■ Your goal
From top to bottom, print the listing word for word and skip any pictures it contains.

★ ★ ★

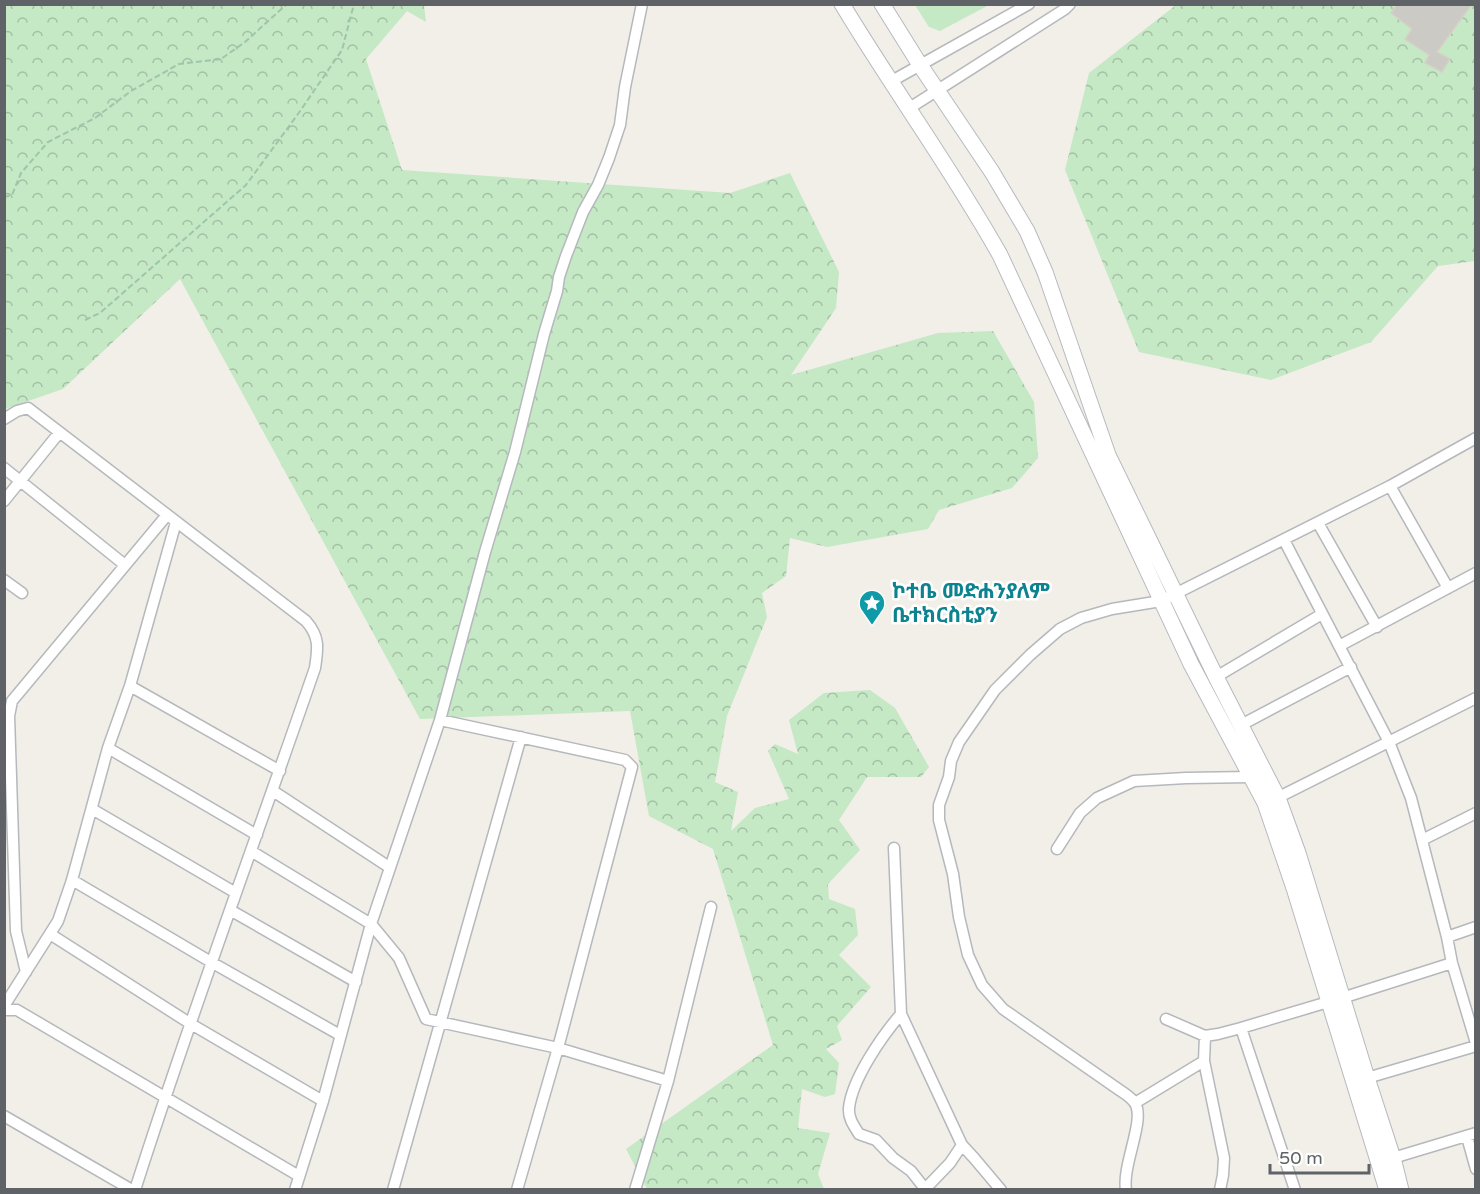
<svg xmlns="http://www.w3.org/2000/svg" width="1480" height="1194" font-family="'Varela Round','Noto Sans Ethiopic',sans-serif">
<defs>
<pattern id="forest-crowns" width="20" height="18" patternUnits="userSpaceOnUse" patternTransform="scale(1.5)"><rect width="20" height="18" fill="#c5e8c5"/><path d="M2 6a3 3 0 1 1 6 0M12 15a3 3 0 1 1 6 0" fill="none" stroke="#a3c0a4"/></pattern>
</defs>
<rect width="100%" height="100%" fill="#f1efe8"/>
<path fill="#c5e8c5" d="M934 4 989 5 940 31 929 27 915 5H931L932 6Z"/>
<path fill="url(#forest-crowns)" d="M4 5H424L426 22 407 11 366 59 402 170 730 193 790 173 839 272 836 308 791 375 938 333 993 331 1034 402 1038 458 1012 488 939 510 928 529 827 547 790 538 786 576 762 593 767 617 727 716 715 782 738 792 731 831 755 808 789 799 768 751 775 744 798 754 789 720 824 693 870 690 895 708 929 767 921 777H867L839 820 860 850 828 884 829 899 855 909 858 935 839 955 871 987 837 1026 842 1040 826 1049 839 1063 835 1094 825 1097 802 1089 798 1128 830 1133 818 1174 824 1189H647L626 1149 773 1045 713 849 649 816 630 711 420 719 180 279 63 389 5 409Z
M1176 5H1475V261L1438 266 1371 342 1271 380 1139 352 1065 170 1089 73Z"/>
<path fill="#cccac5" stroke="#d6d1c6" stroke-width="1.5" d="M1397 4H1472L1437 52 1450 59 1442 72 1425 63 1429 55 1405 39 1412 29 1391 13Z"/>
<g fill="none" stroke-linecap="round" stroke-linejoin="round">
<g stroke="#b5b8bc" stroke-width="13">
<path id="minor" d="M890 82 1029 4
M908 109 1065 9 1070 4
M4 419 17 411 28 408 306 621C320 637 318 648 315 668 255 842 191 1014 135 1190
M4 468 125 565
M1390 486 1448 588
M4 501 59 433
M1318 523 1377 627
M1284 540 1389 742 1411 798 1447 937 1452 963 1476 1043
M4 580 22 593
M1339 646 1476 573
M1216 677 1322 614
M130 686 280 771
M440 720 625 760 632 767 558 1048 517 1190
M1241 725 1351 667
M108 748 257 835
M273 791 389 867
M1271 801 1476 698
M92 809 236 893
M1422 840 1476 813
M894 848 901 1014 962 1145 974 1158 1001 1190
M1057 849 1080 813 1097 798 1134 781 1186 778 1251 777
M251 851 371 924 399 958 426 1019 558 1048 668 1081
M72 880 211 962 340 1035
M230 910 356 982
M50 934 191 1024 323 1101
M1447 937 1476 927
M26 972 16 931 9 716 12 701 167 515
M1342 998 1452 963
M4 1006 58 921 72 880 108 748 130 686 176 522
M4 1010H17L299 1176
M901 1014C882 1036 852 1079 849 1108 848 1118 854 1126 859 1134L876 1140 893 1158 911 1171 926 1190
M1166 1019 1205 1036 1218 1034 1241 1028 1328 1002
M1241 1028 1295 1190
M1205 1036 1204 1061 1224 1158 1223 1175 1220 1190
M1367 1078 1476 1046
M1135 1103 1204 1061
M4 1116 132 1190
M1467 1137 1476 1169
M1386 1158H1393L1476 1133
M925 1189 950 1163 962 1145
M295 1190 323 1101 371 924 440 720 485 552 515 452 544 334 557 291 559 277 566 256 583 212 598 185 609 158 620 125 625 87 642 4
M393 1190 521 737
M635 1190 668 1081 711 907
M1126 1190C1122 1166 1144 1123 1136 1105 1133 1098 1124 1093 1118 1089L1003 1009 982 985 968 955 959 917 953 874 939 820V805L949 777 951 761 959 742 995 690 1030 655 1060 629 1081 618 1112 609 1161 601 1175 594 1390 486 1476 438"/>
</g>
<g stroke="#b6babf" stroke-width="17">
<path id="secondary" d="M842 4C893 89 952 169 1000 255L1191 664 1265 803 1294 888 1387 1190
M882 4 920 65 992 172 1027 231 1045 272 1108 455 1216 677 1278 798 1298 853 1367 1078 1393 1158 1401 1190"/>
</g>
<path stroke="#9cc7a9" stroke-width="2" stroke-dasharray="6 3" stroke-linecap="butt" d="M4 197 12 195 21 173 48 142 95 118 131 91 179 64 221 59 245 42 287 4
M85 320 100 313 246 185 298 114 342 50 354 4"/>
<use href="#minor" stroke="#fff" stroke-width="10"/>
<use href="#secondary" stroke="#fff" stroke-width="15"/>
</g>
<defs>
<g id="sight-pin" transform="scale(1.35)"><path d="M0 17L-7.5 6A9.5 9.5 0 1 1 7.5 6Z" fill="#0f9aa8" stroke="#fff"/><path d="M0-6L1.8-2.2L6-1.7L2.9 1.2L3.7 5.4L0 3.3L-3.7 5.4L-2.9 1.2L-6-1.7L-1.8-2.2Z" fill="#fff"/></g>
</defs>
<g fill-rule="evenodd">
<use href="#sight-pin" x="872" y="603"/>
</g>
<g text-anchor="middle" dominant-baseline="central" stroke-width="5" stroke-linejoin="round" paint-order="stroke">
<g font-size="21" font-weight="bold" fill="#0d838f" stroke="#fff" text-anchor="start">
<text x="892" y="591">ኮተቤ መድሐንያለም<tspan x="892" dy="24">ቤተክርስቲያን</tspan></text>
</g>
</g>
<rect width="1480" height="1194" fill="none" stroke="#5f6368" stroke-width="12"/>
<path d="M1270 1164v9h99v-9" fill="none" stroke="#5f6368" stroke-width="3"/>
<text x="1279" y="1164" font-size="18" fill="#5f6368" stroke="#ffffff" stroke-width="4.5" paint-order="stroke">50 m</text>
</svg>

★ ★ ★

■ Response to this exercise
<svg xmlns="http://www.w3.org/2000/svg" width="1480" height="1194" font-family="'Varela Round','Noto Sans Ethiopic',sans-serif">
<defs>
<pattern id="forest-crowns" width="20" height="18" patternUnits="userSpaceOnUse" patternTransform="scale(1.5)"><rect width="20" height="18" fill="#c5e8c5"/><path d="M2 6a3 3 0 1 1 6 0M12 15a3 3 0 1 1 6 0" fill="none" stroke="#a3c0a4"/></pattern>
</defs>
<rect width="100%" height="100%" fill="#f1efe8"/>
<path fill="#c5e8c5" d="M934 4 989 5 940 31 929 27 915 5H931L932 6Z"/>
<path fill="url(#forest-crowns)" d="M4 5H424L426 22 407 11 366 59 402 170 730 193 790 173 839 272 836 308 791 375 938 333 993 331 1034 402 1038 458 1012 488 939 510 928 529 827 547 790 538 786 576 762 593 767 617 727 716 715 782 738 792 731 831 755 808 789 799 768 751 775 744 798 754 789 720 824 693 870 690 895 708 929 767 921 777H867L839 820 860 850 828 884 829 899 855 909 858 935 839 955 871 987 837 1026 842 1040 826 1049 839 1063 835 1094 825 1097 802 1089 798 1128 830 1133 818 1174 824 1189H647L626 1149 773 1045 713 849 649 816 630 711 420 719 180 279 63 389 5 409Z
M1176 5H1475V261L1438 266 1371 342 1271 380 1139 352 1065 170 1089 73Z"/>
<path fill="#cccac5" stroke="#d6d1c6" stroke-width="1.5" d="M1397 4H1472L1437 52 1450 59 1442 72 1425 63 1429 55 1405 39 1412 29 1391 13Z"/>
<g fill="none" stroke-linecap="round" stroke-linejoin="round">
<g stroke="#b5b8bc" stroke-width="13">
<path id="minor" d="M890 82 1029 4
M908 109 1065 9 1070 4
M4 419 17 411 28 408 306 621C320 637 318 648 315 668 255 842 191 1014 135 1190
M4 468 125 565
M1390 486 1448 588
M4 501 59 433
M1318 523 1377 627
M1284 540 1389 742 1411 798 1447 937 1452 963 1476 1043
M4 580 22 593
M1339 646 1476 573
M1216 677 1322 614
M130 686 280 771
M440 720 625 760 632 767 558 1048 517 1190
M1241 725 1351 667
M108 748 257 835
M273 791 389 867
M1271 801 1476 698
M92 809 236 893
M1422 840 1476 813
M894 848 901 1014 962 1145 974 1158 1001 1190
M1057 849 1080 813 1097 798 1134 781 1186 778 1251 777
M251 851 371 924 399 958 426 1019 558 1048 668 1081
M72 880 211 962 340 1035
M230 910 356 982
M50 934 191 1024 323 1101
M1447 937 1476 927
M26 972 16 931 9 716 12 701 167 515
M1342 998 1452 963
M4 1006 58 921 72 880 108 748 130 686 176 522
M4 1010H17L299 1176
M901 1014C882 1036 852 1079 849 1108 848 1118 854 1126 859 1134L876 1140 893 1158 911 1171 926 1190
M1166 1019 1205 1036 1218 1034 1241 1028 1328 1002
M1241 1028 1295 1190
M1205 1036 1204 1061 1224 1158 1223 1175 1220 1190
M1367 1078 1476 1046
M1135 1103 1204 1061
M4 1116 132 1190
M1467 1137 1476 1169
M1386 1158H1393L1476 1133
M925 1189 950 1163 962 1145
M295 1190 323 1101 371 924 440 720 485 552 515 452 544 334 557 291 559 277 566 256 583 212 598 185 609 158 620 125 625 87 642 4
M393 1190 521 737
M635 1190 668 1081 711 907
M1126 1190C1122 1166 1144 1123 1136 1105 1133 1098 1124 1093 1118 1089L1003 1009 982 985 968 955 959 917 953 874 939 820V805L949 777 951 761 959 742 995 690 1030 655 1060 629 1081 618 1112 609 1161 601 1175 594 1390 486 1476 438"/>
</g>
<g stroke="#b6babf" stroke-width="17">
<path id="secondary" d="M842 4C893 89 952 169 1000 255L1191 664 1265 803 1294 888 1387 1190
M882 4 920 65 992 172 1027 231 1045 272 1108 455 1216 677 1278 798 1298 853 1367 1078 1393 1158 1401 1190"/>
</g>
<path stroke="#9cc7a9" stroke-width="2" stroke-dasharray="6 3" stroke-linecap="butt" d="M4 197 12 195 21 173 48 142 95 118 131 91 179 64 221 59 245 42 287 4
M85 320 100 313 246 185 298 114 342 50 354 4"/>
<use href="#minor" stroke="#fff" stroke-width="10"/>
<use href="#secondary" stroke="#fff" stroke-width="15"/>
</g>
<defs>
<g id="sight-pin" transform="scale(1.35)"><path d="M0 17L-7.5 6A9.5 9.5 0 1 1 7.5 6Z" fill="#0f9aa8" stroke="#fff"/><path d="M0-6L1.8-2.2L6-1.7L2.9 1.2L3.7 5.4L0 3.3L-3.7 5.4L-2.9 1.2L-6-1.7L-1.8-2.2Z" fill="#fff"/></g>
</defs>
<g fill-rule="evenodd">
<use href="#sight-pin" x="872" y="603"/>
</g>
<g text-anchor="middle" dominant-baseline="central" stroke-width="5" stroke-linejoin="round" paint-order="stroke">
<g font-size="21" font-weight="bold" fill="#0d838f" stroke="#fff" text-anchor="start">
<text x="892" y="591">ኮተቤ መድሐንያለም<tspan x="892" dy="24">ቤተክርስቲያን</tspan></text>
</g>
</g>
<rect width="1480" height="1194" fill="none" stroke="#5f6368" stroke-width="12"/>
<path d="M1270 1164v9h99v-9" fill="none" stroke="#5f6368" stroke-width="3"/>
<text x="1279" y="1164" font-size="18" fill="#5f6368" stroke="#ffffff" stroke-width="4.5" paint-order="stroke">50 m</text>
</svg>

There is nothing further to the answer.